The pictures aren't very good, but I would say sanchezi


----------



## rchan11 (May 6, 2004)

mully2003 said:


> The pictures aren't very good, but I would say sanchezi


----------



## Ex0dus (Jun 29, 2005)

S. compressus


----------



## piranha_guy_dan (Oct 4, 2004)

like ive said many times b4, at this size it very hard to determine what species you have. ive seen rhoms have the red in the places yours does at this size.

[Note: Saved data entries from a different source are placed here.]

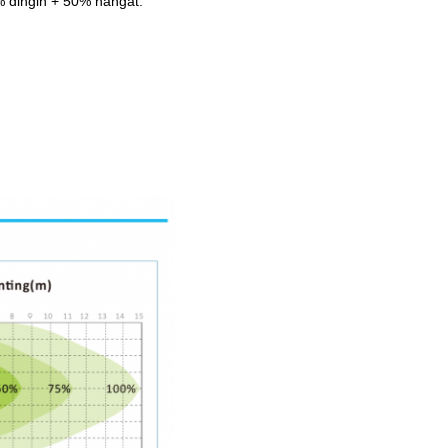
% dingin + 50% hangat.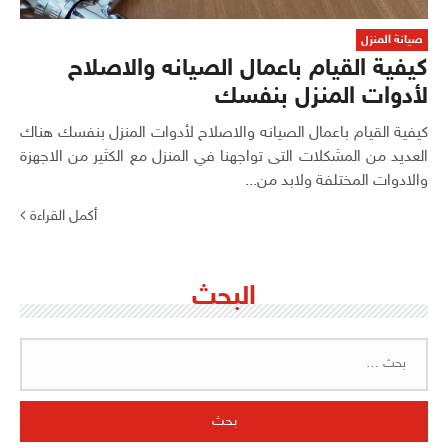
صيانة المنزل
كيفية القيام باعمال الصيانه والاصلاح
لأدوات المنزل بنفسك
كيفية القيام باعمال الصيانه والاصلاح لأدوات المنزل بنفسك هناك
العديد من المشكلات التى تواجهنا في المنزل مع الكثير من الاجهزة
والادوات المختلفة ولابد من...
أكمل القراءة
البحث
البحث
عن: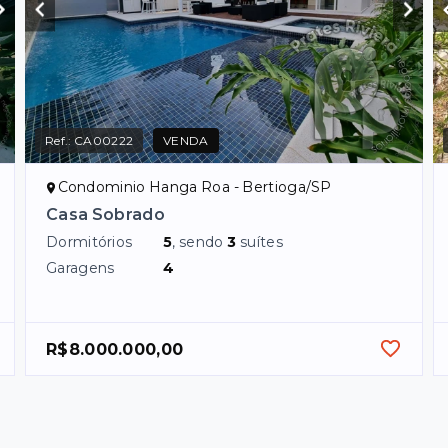
Ref.:
CA00222
VENDA
Condominio Hanga Roa - Bertioga/SP
Casa Sobrado
Dormitórios
5
, sendo
3
suítes
Garagens
4
R$8.000.000,00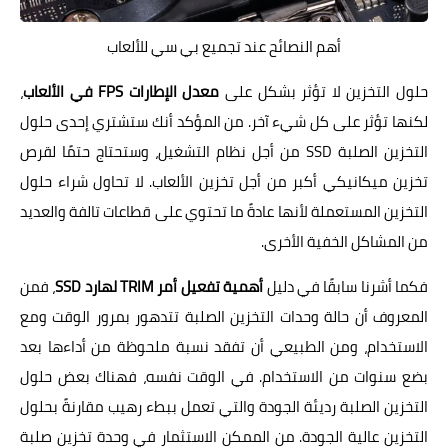
أهم النصائح عند تجميع بي سي للألعاب
حلول التخزين لا تؤثر بشكل على
معدل الإطارات FPS في الألعاب
،
لكنها تؤثر على كل شيء آخر. من المؤكد أنك ستشتري إحدى حلول
التخزين الصلبة SSD من أجل نظام التشغيل، وستحتاج حتمًا لقرص
تخزين ميكانيكي أكبر من أجل تخزين الألعاب. لا تحاول شراء حلول
التخزين المستعملة لأنها عادةً ما تحتوي على قطاعات تالفة والعديد
من المشاكل الخفية الأخرى.
فكما أشرنا سابقًا في دليل
أهمية تفعيل أمر TRIM لهارد SSD
، فمن
المعروف أن حالة وحدات التخزين الصلبة تتدهور بمرور الوقت ومع
الاستخدام، ومن الطبيعي أن تفقد نسبة ملحوظة من أداءها بعد
بضع سنوات من الاستخدام. في الوقت نفسه، فهناك بعض حلول
التخزين الصلبة رديئة الجودة والتي تعمل ببطء رهيب مقارنةً بحلول
التخزين عالية الجودة. من الممكن الاستثمار في وحدة تخزين صلبة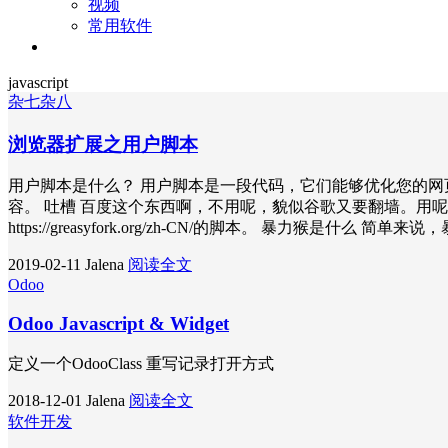
视频
常用软件
关于
javascript
杂七杂八
浏览器扩展之用户脚本
用户脚本是什么？ 用户脚本是一段代码，它们能够优化您的
容。 吐槽 百度这个东西啊，不用呢，貌似谷歌又要翻墙。用
https://greasyfork.org/zh-CN/的脚本。 暴力
2019-02-11
Jalena
阅读全文
Odoo
Odoo Javascript & Widget
定义一个OdooClass 重写记录打开方式
2018-12-01
Jalena
阅读全文
软件开发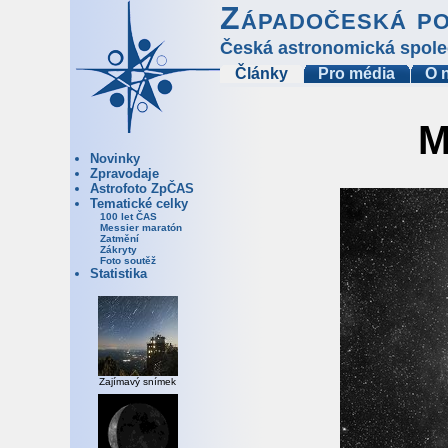
Západočeská p
Česká astronomická spole
Články
Pro média
O 
M
Novinky
Zpravodaje
Astrofoto ZpČAS
Tematické celky
100 let ČAS
Messier maratón
Zatmění
Zákryty
Foto soutěž
Statistika
Zajímavý snímek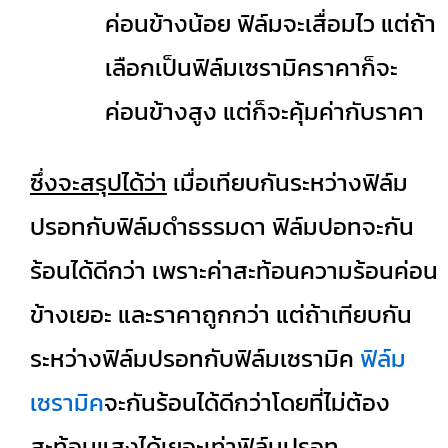
ค่อนข้างน้อย ฟิล์มจะเสื่อมไว แต่ถ้า
เลือกเป็นฟิล์มเซรามิคราคาก็จะ
ค่อนข้างสูง แต่ก็จะคุ้มค่ากับราคา
ซึ่งจะสรุปได้ว่า
เมื่อเทียบกันระหว่างฟิล์ม
ปรอทกับฟิล์มดำธรรมดา ฟิล์มปอทจะกัน
ร้อนได้ดีกว่า เพราะค่าสะท้อนความร้อนค่อน
ข้างเยอะ และราคาถูกกว่า แต่ถ้าเทียบกัน
ระหว่างฟิล์มปรอทกับฟิล์มเซรามิค
ฟิล์ม
เซรามิค
จะกันร้อนได้ดีกว่าโดยที่ไม่ต้อง
สะท้อนแสงได้เยอะเท่าฟิล์มปรอท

personally i think rhom, but there is also a fair chance it is a sanchezi but IMO it would need more then 1 or 2 bars to be classified as a compressus exodus, thats just my opinion tho but like i said at this size ya just never know


----------



## blazednosferatu (Feb 27, 2006)

im no expert but id say rhom, like said before, hard to tell when so young.


----------



## Ex0dus (Jun 29, 2005)

Pdan,
That lil guy has more than just 1-2 bars. Im curious to know this guys size?


----------



## bdkane (Mar 19, 2006)

Ex0dus said:


> S. compressus


Piranha Dan,

How long will it take him in a 58 gallon aquarium to start developing his mature colors? Basically, how long will it take to positively ID him? The pet store sold him to me as a whitespot piranha but that doesn't really mean s*!t.
Thanks
A

I will try to get better pictures, any tips on taking good pics with a 3.2 mgpxl digital camera. he scoots away if I put it up to the glass?


----------



## evermore (Oct 7, 2003)

Thats is what people call sanchezi.. Here are some pictures of mine at about 2 to3".


----------



## piranha_guy_dan (Oct 4, 2004)

evermore said:


> Thats is what people call sanchezi.. Here are some pictures of mine at about 2 to3".


that is possibly a rhom


----------



## Grosse Gurke (Jan 3, 2003)

Looks like a sanchezi to me.


----------



## b_ack51 (Feb 11, 2003)

From the pics (not very clear) my first guess is Sanchezi.


----------



## bdkane (Mar 19, 2006)

bdkane said:


> S. compressus


Piranha Dan,

How long will it take him in a 58 gallon aquarium to start developing his mature colors? Basically, how long will it take to positively ID him? The pet store sold him to me as a whitespot piranha but that doesn't really mean s*!t.
Thanks
A

I will try to get better pictures, any tips on taking good pics with a 3.2 mgpxl digital camera. he scoots away if I put it up to the glass?
[/quote]

EVERMORE - Thanks man, that is exactly what mine looks like, he is about 2-3 inches also. I am almost convinced now that he is a Sanchezi, thanks again.


----------